In the spirit of free software, everyone is encouraged to help improve this project.
Here are some ways you can contribute:
- by reporting bugs
- by suggesting new features
- by translating to a new language
- by writing or editing documentation
- by analyzing the data
- by visualizing the data
- by writing code (no pull request is too small: fix typos in the user interface, add code comments, clean up inconsistent whitespace)
- by refactoring code
- by closing issues
- by reviewing pull requests
- by enriching the data with other data sources
When you are ready, submit a pull request.
We use the GitHub issue tracker to track bugs and features. Before submitting a bug report or feature request, check to make sure it hasn't already been submitted. When submitting a bug report, please try to provide a screenshot that demonstrates the problem.
All content is openly licensed under the Creative Commons Attribution 4.0 license, unless otherwisely stated.

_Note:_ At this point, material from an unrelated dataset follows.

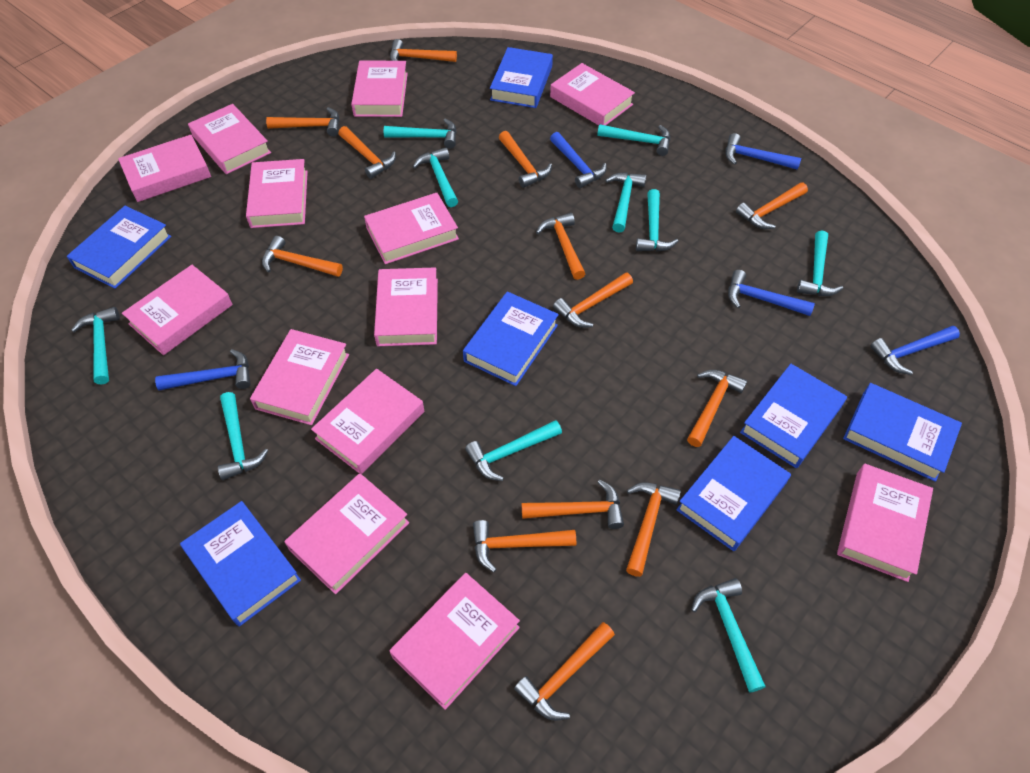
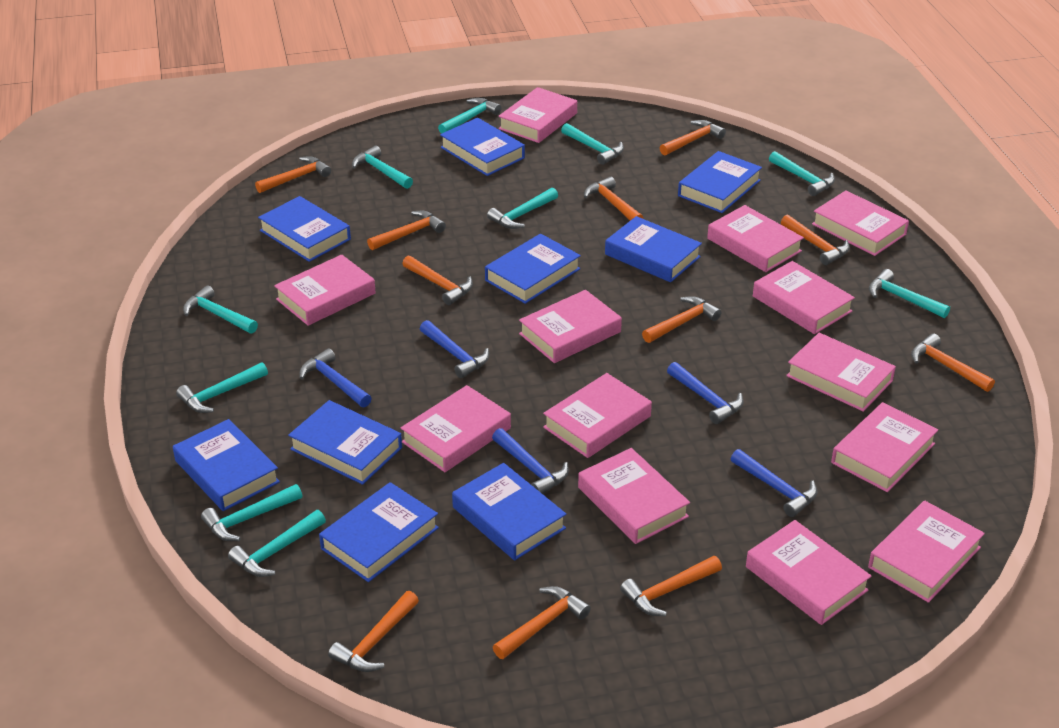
blue book: 7 -> 9
orange hammer: 13 -> 11

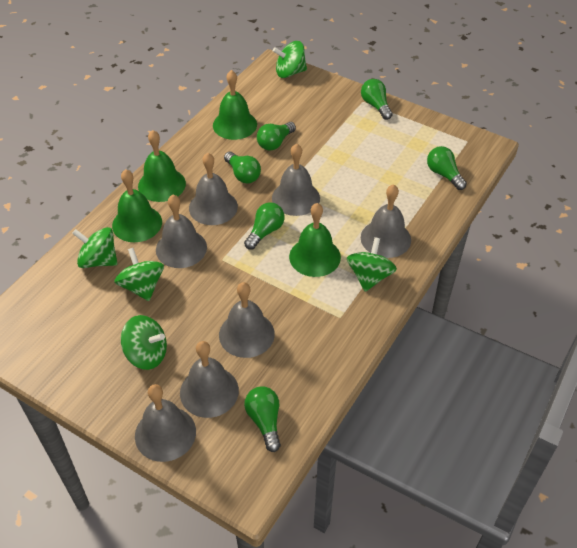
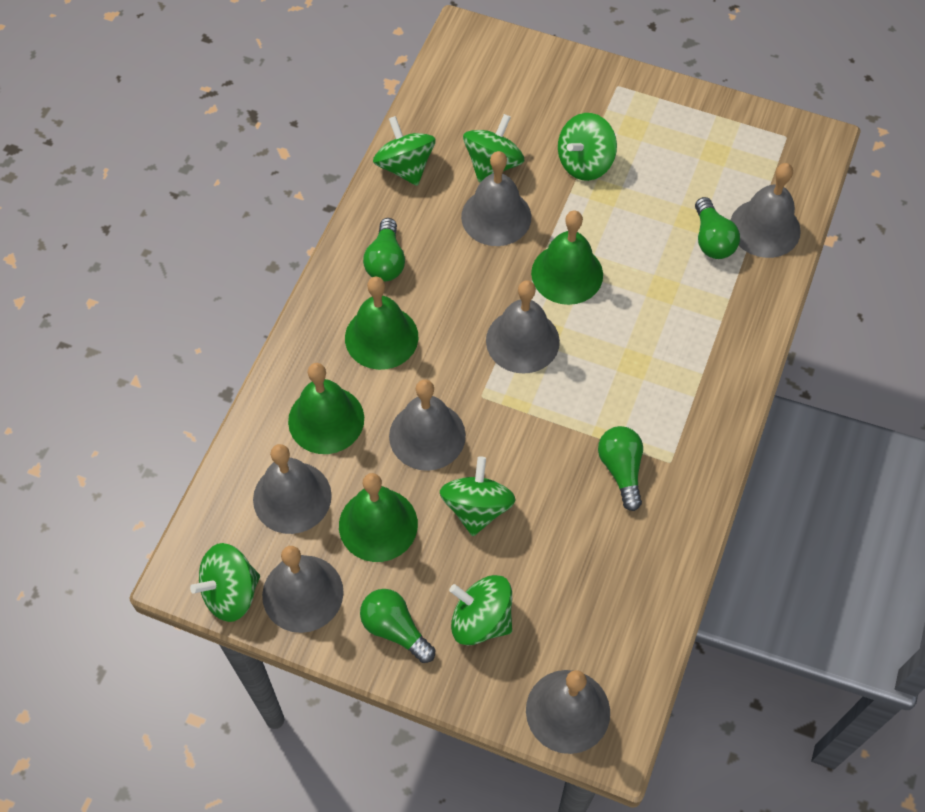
green light bulb: 6 -> 4
green spinning top: 5 -> 6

All sourcecode is free software: you can redistribute it and/or modify it under the terms of the MIT License.
This program is distributed in the hope that it will be useful, but WITHOUT ANY WARRANTY; without even the implied warranty of MERCHANTABILITY or FITNESS FOR A PARTICULAR PURPOSE.
Visit http://opensource.org/licenses/MIT to learn more about the MIT License.
Aid
Documentation
- Österreichische Entwicklungs Zusammenarbeit
- Entwicklungszusammenarbeitsgesetz inklusive EZA-Gesetz-Novelle 2003
- ODA Bericht 2014
- ODA Bericht 2013
- ODA Bericht 2012
- ODA Bericht 2011
- ODA Bericht 2010
- README.md: Overview of repository
- code/aid-scraper.py: scraper
- CHANGELOG.md
- LICENSE
See the whole history. Next the actual version.
extended scraper
- aid-scraper.py: fixed the csv output bug caused by cariage return characters.
- update the README.md: add description of scraper.